Scientific rationales/requirements dictate that:
(1) A dissolution test should be conducted to reflect in vivo dissolution characteristics of a product (tablet/capsule). However, if and when results appear to match/associate with in vivo results (rare), the test will be considered successful. Otherwise, the failed tests will still be considered acceptable and used to assess future batches’ quality.
(2) The failed or irrelevant dissolution methods should not be acceptable but are considered “fit for use” for the evaluation of the quality of the product for human use. Almost all tests at present, in particular pharmacopeial, are of this type.

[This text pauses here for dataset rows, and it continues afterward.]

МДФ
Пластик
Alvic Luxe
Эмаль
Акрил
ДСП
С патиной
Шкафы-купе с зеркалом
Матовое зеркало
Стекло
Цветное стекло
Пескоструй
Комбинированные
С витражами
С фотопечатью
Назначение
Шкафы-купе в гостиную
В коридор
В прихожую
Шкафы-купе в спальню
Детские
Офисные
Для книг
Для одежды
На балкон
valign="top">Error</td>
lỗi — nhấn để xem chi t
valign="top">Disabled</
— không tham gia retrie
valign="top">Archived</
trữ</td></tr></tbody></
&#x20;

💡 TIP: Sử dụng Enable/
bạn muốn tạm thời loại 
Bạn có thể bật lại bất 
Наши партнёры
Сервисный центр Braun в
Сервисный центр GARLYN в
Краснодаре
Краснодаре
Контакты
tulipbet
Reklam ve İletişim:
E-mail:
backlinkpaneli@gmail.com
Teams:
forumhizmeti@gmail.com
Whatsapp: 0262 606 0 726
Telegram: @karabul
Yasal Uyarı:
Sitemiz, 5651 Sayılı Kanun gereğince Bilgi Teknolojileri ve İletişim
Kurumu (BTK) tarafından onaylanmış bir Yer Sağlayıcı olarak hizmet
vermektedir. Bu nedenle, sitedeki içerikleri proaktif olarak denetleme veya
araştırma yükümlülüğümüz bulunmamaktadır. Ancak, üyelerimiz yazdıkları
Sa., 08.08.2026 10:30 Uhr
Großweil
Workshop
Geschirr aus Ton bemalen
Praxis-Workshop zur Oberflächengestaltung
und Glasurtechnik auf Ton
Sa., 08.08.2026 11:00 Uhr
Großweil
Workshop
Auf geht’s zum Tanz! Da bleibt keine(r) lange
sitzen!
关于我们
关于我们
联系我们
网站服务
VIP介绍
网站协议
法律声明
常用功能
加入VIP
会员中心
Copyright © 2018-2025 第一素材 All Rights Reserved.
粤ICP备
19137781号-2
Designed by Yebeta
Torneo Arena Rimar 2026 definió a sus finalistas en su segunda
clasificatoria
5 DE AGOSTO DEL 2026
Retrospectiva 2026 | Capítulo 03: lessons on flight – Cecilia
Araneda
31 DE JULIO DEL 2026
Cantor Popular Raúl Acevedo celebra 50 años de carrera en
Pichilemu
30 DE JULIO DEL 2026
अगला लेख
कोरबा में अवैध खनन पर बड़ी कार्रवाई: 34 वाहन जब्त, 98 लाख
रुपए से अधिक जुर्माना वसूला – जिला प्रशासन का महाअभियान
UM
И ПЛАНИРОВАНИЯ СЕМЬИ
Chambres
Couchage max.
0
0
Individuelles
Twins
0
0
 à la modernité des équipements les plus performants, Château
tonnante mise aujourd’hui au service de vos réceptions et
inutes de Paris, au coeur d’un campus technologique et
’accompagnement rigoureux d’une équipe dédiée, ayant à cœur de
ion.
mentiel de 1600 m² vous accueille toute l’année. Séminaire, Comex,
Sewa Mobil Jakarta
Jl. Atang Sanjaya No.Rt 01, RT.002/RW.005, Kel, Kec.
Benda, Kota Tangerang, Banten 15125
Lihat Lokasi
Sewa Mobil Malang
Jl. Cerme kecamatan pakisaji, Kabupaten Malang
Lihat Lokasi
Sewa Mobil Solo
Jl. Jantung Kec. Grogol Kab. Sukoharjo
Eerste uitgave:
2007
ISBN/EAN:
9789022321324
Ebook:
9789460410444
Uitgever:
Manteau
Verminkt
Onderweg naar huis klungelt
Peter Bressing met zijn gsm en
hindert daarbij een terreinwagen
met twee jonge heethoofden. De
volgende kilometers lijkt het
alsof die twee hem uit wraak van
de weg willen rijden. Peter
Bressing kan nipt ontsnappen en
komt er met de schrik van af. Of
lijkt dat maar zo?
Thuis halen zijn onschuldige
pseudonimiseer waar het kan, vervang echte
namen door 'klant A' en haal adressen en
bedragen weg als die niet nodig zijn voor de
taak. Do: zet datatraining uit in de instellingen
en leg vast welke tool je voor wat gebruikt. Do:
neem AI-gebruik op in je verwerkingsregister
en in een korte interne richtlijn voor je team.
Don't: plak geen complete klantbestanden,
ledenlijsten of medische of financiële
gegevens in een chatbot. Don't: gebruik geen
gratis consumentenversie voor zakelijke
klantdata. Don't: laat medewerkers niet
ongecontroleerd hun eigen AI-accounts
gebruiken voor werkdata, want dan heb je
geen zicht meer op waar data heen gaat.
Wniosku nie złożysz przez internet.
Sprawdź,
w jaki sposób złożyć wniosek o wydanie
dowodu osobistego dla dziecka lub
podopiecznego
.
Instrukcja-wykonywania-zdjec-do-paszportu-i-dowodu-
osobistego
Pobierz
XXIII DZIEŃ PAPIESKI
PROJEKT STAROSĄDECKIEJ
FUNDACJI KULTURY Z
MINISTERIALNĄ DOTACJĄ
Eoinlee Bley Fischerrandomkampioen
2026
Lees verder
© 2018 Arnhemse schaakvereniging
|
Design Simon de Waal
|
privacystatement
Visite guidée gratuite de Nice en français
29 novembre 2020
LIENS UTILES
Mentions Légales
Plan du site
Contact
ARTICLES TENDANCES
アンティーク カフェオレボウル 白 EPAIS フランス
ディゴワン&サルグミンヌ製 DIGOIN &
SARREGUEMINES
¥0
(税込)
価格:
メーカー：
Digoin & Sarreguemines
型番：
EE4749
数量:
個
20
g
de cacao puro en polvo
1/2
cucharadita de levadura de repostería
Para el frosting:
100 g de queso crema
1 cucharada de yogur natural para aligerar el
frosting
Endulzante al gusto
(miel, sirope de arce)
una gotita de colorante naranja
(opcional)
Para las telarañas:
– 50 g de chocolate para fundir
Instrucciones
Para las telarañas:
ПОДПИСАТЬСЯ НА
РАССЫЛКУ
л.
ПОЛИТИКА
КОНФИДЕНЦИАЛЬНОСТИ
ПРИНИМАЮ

(3) The apparatuses/methods must be qualified and validated for their intended purpose. However, currently recommended apparatuses have never been validated or qualified for dissolution testing purposes. On the other hand, these apparatuses are the only ones that are expected to be used. If new or different apparatuses are to be used, then those are expected to provide comparable/similar results obtained using current apparatuses. That is, new apparatuses should also provide as irrelevant results as the current ones.
(4) There should be a common product-independent method/approach available to determine the dissolution characteristics of a product. However, current practices require development and product-dependent methods, which obviously cannot provide dissolution characteristics of the product. There are hundreds, if not thousands, of dissolution methods available to use, in particular from pharmacopeias and standard-setting authorities. However, in reality, all these methods are not methods at all but sets of instructions to follow to obtain desired or expected dissolution results of products.
(5) Both IR and ER type products are to be tested using the same set of experimental conditions, as the experimental conditions represent/simulate the human GI tract environment, which remains the same or constant. However, IR and ER products are expected to be tested using different in vitro experimental conditions even when comparisons are to be made with the in vivo results.
(6) Some guidance or standards should be available to link in vitro dissolution results to the in vivo (bioavailability) outcomes. However, there are no such standards or criteria available. In vitro and in vivo results are often compared using the eye-balling technique (commonly referred to as rank-order match or comparison). Such qualitative (eye-balling) approach should be considered invalid, as the data obtained and presented from two sources are in different units and scales. The in vitro dissolution data is often presented in percentage units using a linear scale, while in vivo results are in concentration units (e.g., ng/mL) and exponential base.
(7) The relationship between dissolution (in vitro or in vivo) and absorption/bioavailability should be used to predict plasma drug levels, the only objective for conducting drug dissolution testing. However, often requirements are imposed for developing a relationship as a mathematical model (equation) which provides no possibility of predicting/estimating plasma drug levels.
To address the above-mentioned deficiencies, a modified stirrer known as a crescent-shaped spindle has been proposed, along with a simple mathematical approach, to evaluate a product’s dissolution characteristics, including predicting plasma drug levels. The suggested approach provides a simple, efficient, and scientifically valid approach for dissolution testing as well as relating results to bioavailability characteristics of products in humans.